As with the end of most episodes of Girls, its Season 2 finale, “Together,” leaves us with more answers than questions: Should Hannah and Adam have been reunited after that shameful potential rape scene last week? Is Adam really in a position to help Hannah? Why did Shoshanna and Ray have to break up? What’s the deal with Marnie and Charlie getting back together? Oh, and where did Jessa go (and did she get her vagina pierced)? Now that we’ve had 36 hours or so to let Sunday night’s finale sink in, we’ve dug up the best critical writing on the episode, tempering the surge of critical responses to highlight the most thought-provoking pieces.
On men saving the day
In this season’s final installment of Slate‘s “Guys on Girls,” David Haglund and Seth Stevenson ask the question, “Did men just save the day on Girls?” and answer it with a booming “yes,” as they talk about how Charlie saved Marnie from herself and Hannah called upon her dad and even Laird, before finally imploring Adam to rescue her. For Stevenson, it was all “a bit Freudian,” while Haglund observes that Hannah’s “picking-up-glass story…tied everything together: growing up, facing real problems, looking to men to solve them.” They also wonder about how legitimate the men are as heartthrobs in Girls, since “just last week, Adam was doing something really horrible,” and whether Marnie was only really after Charlie for money.
On Hannah’s decline
The Guardian asked four venerable lady writers – its own Erin McCann and Ruth Spencer, as well as BuzzFeed Shift editor Amy Odell and Jezebel founder Anna Holmes – to recount their surprises and disappointments of the season. This group of writers felt unanimously let down by Hannah’s descent to Cool Whip and Q-Tips, while other disappointments included the lack of penis shots, Shoshanna’s rebound “with a card-carrying member of the Aryan Nation” after her surprising break-up with Ray, and Charlie’s willingness to take Marnie back.

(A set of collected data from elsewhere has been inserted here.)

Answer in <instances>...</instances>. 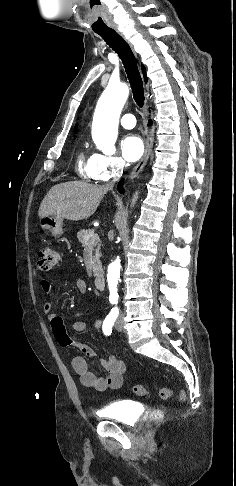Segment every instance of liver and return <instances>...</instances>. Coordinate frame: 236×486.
Returning <instances> with one entry per match:
<instances>
[{
	"label": "liver",
	"instance_id": "6515ba94",
	"mask_svg": "<svg viewBox=\"0 0 236 486\" xmlns=\"http://www.w3.org/2000/svg\"><path fill=\"white\" fill-rule=\"evenodd\" d=\"M108 189L80 181L53 186L44 197L39 217L57 216L72 221L86 219L96 211Z\"/></svg>",
	"mask_w": 236,
	"mask_h": 486
}]
</instances>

On Hannah and Adam’s reunion
Meredith Blake, a TV writer for the LA Times, argues that the season finale of Girls “suddenly — and not altogether convincingly — morphed” the series “into a romantic comedy.” In spite of its “kind of sweet” ending, Blake draws our attention to the problem of the show’s conclusion – namely that “the guy who only last week sexually humiliated and maybe even raped his sweet, pretty new girlfriend is, all of a sudden, a knight-in-shining-armor” – while mapping it onto the larger problem of a second season altogether riddled with “haphazard character development” and an “increasingly disjointed narrative.”
On craziness
Salon‘s Willa Paskin suggests thinking about Season 2 of Girls as a “reaction to the intense vitriol and passion directed at the first season,” and laments the absence of “regular” girls on the show. In their place this season, the tropes of the crazy woman can be found; there’s Hannah’s OCD as well as the other girls’ increasing incorrigibility, and the show as a whole has become darker. Paskin observes, “Craziness as a way of legitimizing female characters is all over TV,” and she insists that “Hannah and her friends didn’t need darkness and disorder to be a legitimate subject — only the haters believed that what they were wasn’t enough, that their experience was uninteresting and unimportant and already overexplored and overrepresented” – ultimately arguing that the show itself was in a downward spiral.